Terreiros contra o preconceito

Adeptos de religiões de matriz africana iniciam movimento para conscientizar a sociedade de que não são seitas que cultuam o mal e reivindicam mais respeito

Luciana Passos

Mesmo sendo legais no Brasil, as religiões de matriz africana ainda sofrem preconceito de outros segmentos religiosos. De acordo com a representante da Associação Cultural de Preservação do Patrimônio Bantu (Acbantu), em Juazeiro, Ioná Pereira, o preconceito maior é por parte dos evangélicos que segundo ela ainda possuem a mente muito fechada. “Eles veem as religiões afrodescendentes como seitas que trabalham buscando o mal”, declarou.

De acordo com Ioná, que é adepta do candomblé, esse preconceito é demonstrado no dia a dia através de gestos, palavras e ações. “As pessoas se recusam a ficar perto da gente quando percebem somos do candomblé, outros não deixam que seus filhos se aproximem ou convivam conosco, alguns se benzem quando passamos, além disso, ouvimos muitas indiretas com comentários maldosos”, informou.

A mãe de santo Euzinha confirma as atitudes preconceituosas citadas por Ioná, mas destaca que elas já foram bem mais intensas alguns anos atrás. Segundo a mãe de santo, quando ela entrou no candomblé, precisava esconder sua identidade para ser aceita nas casas. “Para muitas pessoas eu era conhecida como a filha da lavadeira, para comprar velas em grande quantidade era preciso encontrar uma forma de não chamar atenção, além disso, tinha que realizar meus rituais de portas fechadas”, desabafa.

Segundo Ioná, algumas conquistas já foram garantidas pelo grupo, entre elas o direito de realizar as suas festas sem restrições de horários. “Hoje também já não precisamos nos esconder de ninguém, podemos comprar nossos objetos a qualquer momento. Muitos já saem nas ruas usando roupas apropriadas, suas contas, já assumem a sua religião”, destacou.

Com o objetivo de unir pessoas e grupos afrodescendentes, a Acbantu está promovendo um trabalho de resgate dos terreiros em Juazeiro. Segundo Ioná, o trabalho inicial está sendo dificultoso devido à resistência dos povos de terreiro. “Há muito tempo o candomblé foi tido como uma coisa ruim, uma coisa do mal e isso ainda se repete. Então, é muito difícil fazer uma pessoa que tem 50, 60 anos de santo entender que tudo que ela fez foi para o bem e que ela precisa tomar o seu lugar. É um processo muito doloroso.”

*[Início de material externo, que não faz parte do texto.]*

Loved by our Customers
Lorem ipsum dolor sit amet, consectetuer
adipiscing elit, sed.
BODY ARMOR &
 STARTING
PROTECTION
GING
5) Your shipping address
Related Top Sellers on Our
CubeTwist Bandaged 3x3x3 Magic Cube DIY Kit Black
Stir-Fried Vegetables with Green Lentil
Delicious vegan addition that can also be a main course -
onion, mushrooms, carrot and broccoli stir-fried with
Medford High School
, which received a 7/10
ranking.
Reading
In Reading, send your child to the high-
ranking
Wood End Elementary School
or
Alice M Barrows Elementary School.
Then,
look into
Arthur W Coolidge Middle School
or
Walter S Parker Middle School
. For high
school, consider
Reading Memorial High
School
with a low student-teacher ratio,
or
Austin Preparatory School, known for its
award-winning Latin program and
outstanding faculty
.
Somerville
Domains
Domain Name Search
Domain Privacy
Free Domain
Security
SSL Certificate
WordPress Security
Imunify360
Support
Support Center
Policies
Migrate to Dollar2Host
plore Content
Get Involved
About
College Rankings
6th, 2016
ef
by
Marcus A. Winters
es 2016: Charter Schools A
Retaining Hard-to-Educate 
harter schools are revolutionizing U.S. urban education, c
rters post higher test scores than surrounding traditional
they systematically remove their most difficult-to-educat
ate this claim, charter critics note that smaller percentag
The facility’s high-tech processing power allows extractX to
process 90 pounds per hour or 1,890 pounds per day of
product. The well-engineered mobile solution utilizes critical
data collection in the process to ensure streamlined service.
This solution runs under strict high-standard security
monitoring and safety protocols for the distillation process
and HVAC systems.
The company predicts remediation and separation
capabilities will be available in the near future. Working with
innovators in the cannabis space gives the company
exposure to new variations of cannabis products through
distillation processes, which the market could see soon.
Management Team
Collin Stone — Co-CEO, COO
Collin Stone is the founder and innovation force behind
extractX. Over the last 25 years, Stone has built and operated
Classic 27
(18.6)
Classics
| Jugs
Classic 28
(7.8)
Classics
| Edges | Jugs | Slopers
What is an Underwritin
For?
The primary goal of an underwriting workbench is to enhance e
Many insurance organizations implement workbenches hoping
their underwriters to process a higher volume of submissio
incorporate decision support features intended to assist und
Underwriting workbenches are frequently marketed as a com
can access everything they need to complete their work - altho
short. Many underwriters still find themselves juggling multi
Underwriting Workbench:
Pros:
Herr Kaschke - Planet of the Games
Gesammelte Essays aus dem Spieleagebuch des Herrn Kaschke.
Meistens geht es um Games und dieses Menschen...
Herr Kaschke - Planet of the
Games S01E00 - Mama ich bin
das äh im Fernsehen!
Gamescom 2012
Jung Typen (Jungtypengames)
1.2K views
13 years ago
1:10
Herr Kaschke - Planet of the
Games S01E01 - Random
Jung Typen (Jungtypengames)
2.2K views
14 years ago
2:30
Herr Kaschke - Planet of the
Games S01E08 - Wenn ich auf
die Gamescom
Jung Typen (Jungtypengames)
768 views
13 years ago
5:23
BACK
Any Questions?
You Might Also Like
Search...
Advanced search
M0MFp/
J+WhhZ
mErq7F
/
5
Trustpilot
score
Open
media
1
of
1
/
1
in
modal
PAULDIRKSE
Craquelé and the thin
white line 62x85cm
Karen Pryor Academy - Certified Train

Mesmo diante dos obstáculos Ioná afirma que o grupo está buscando políticas públicas, visando melhorias para esse grupo religioso. “Temos experiências hoje no Brasil de terreiros formando cooperativas, ganhando dinheiro, gente investindo em formação. Com esses exemplos, queremos incentivar e mostrar para as pessoas daqui que elas podem e precisam despertar para as oportunidades e buscar melhorias para sua vida.”

Entre as bandeiras de luta do movimento estão a busca pela conscientização da sociedade de que os rituais fazem parte de uma religião e não de uma seita, a busca pela segurança alimentar nos terreiros e a implementação da Lei 10.639, que torna obrigatório o estudo da história e cultura afro-brasileira no ensino fundamental e médio.